**TASKS TO PERFORM**
1. Answer these questions from the article on Britain's plans for regime change in Iraq:
(a) Whom did Jack Straw recommend should also read the SIS4 files?
(b) Which inquiry made the material public?
(c) In what month and year were the three SIS4 documents written?
2. Write the next part of the article on Britain's plans for regime change in Iraq, picking up after its final sentence.

------ PAGE

Alex Constantine - May 25, 2011

" ... The documents also confirm that the quest to secure stable oil supplies was central to plans for the invasion of Iraq. ... An attached letter reveals that SIS4’s documents were read by then Foreign Secretary Jack Straw. Straw described them as 'very perceptive' and recommended that Prime Minister Tony Blair also read the files. The SIS4 files make clear that the moves against Iraq were very clearly based on 'regime change', which is illegal under international law. ... "

By Robert Stevens
World Socialist Web Site | May 21, 2011

Regime Change - Britain Plotted Regime Change in Iraq as Early as 2001Previously classified documents released into the public domain reveal that Britain’s MI6 planned a coup against then Iraqi leader Saddam Hussein, just months after 9/11. This was despite official acknowledgement that there was no connection between the Hussein regime and Al Qaeda. The documents also confirm that the quest to secure stable oil supplies was central to plans for the invasion of Iraq.

The material was made public by the Chilcot Inquiry into the Iraq War, which is set to report by the end of this year.

Three documents written by a senior MI6 officer, “SIS4”, in December 2001 expose that plans for a coup, to be backed up by air bombardment, were under consideration at the highest levels of government.

------------
------ LISTING

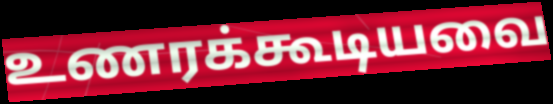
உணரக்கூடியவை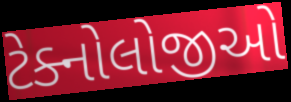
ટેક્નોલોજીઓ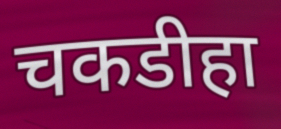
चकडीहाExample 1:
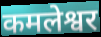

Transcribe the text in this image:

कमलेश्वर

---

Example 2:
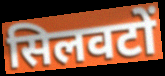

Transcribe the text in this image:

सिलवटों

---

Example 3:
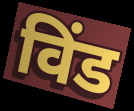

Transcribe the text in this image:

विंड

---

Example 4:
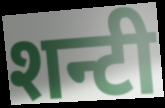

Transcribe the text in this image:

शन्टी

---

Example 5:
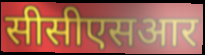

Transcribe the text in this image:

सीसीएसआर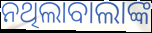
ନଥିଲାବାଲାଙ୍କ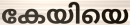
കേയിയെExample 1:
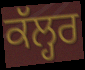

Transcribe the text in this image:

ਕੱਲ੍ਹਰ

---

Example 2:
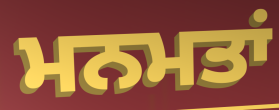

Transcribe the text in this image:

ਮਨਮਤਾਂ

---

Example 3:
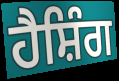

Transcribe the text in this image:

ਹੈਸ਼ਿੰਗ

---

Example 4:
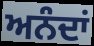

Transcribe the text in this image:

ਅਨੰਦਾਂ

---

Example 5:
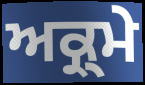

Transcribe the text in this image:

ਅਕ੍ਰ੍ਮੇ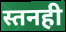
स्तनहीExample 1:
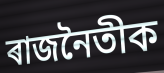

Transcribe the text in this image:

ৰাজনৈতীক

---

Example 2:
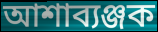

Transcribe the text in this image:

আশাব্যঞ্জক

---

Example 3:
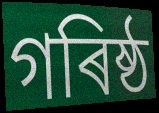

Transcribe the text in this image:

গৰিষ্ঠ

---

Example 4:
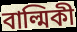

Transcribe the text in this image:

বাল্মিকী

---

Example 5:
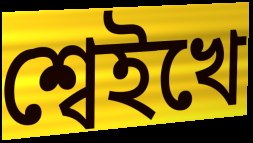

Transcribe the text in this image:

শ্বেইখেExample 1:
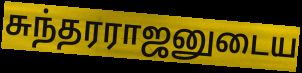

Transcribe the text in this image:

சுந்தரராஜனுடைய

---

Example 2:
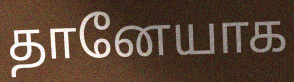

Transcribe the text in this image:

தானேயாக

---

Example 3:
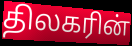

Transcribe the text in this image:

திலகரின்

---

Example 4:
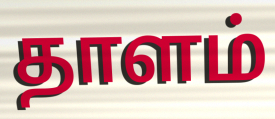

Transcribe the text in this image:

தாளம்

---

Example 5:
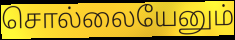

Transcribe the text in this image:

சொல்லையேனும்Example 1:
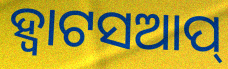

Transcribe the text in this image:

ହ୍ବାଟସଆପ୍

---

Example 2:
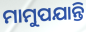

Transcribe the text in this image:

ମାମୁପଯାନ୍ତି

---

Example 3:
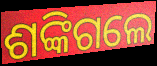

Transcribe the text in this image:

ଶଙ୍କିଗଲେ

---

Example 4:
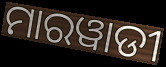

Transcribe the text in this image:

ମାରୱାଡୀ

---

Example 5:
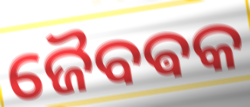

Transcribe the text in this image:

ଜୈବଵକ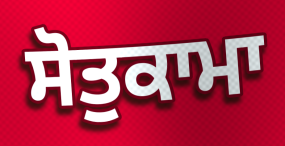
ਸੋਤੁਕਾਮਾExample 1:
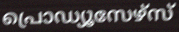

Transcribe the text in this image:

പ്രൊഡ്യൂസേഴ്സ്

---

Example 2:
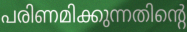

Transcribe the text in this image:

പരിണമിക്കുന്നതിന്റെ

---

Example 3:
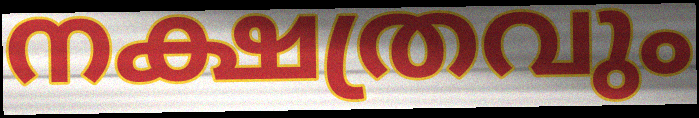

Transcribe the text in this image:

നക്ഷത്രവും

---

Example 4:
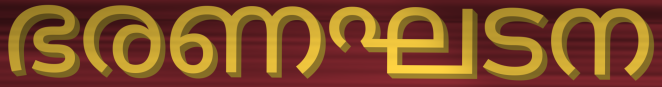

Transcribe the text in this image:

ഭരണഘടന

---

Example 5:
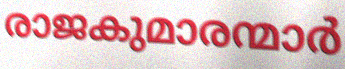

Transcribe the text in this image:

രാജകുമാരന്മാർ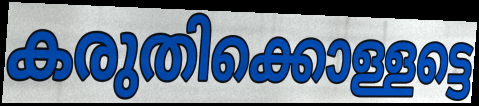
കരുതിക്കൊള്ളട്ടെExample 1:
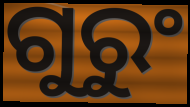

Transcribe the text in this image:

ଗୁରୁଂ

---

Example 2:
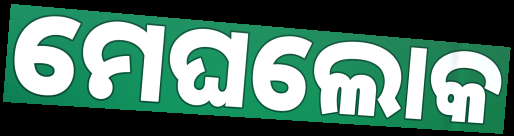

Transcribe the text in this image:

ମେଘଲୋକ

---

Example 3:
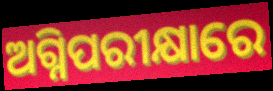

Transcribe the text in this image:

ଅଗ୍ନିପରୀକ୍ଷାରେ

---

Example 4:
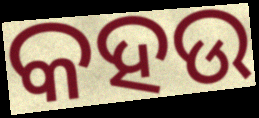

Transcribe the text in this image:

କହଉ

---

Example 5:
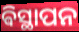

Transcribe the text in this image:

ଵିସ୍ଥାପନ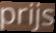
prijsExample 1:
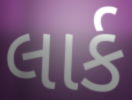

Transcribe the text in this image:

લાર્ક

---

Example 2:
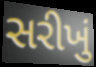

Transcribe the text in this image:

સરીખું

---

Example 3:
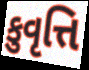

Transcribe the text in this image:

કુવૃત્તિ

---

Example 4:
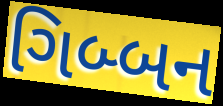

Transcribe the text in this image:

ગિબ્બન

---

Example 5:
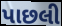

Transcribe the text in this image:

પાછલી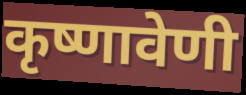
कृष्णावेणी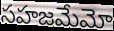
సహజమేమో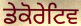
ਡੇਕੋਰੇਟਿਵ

------------

**THE ANSWERS**
1.
(a) Prime Minister Tony Blair
(b) The Chilcot Inquiry into the Iraq War
(c) December 2001

2.
An attached letter reveals that SIS4’s documents were read by then Foreign Secretary Jack Straw. Straw described them as “very perceptive” and recommended that Prime Minister Tony Blair also read the files. The SIS4 files make clear that the moves against Iraq were very clearly based on “regime change”, which is illegal under international law.

The information compiled by SIS4 was attached to the letter sent from the department of then MI6 head Sir Richard Billing Dearlove to Sir David Manning, Blair’s foreign policy adviser.

The document notes concerns in ruling circles that “US impatience” for war might threaten Britain’s wider interests in the region. Strategic planning in MI6 at that point was based on removing Hussein via a coup, which was “balanced, studied, planned and proportionate” and “better than bombing now”.

The letter states, “At our meeting on 30 November [2001], we discussed how we could combine an objective of regime change in Baghdad with the need to protect important regional interests which would be at grave risk if a bombing campaign against Iraq were launched in the short term”.


The letter proves a dirty conspiracy. The plan to back a coup against Hussein should be carefully concealed from the public, the document advises, under a section headed, a “new route map”.

“The key idea is that it is possible to speak openly about support for regime change in Iraq, without compromising the actual project to support a coup”, the documents say.

“The overall plan would need to be like an onion―each layer concealing the one below. The whole is a policy statement: ‘we want regime change in Baghdad and we are ready to provide air support to coup makers’. The inmost part is knowledge of the coup makers with whom we are in touch and their operational plan. The layers in between would need to include operational plans”.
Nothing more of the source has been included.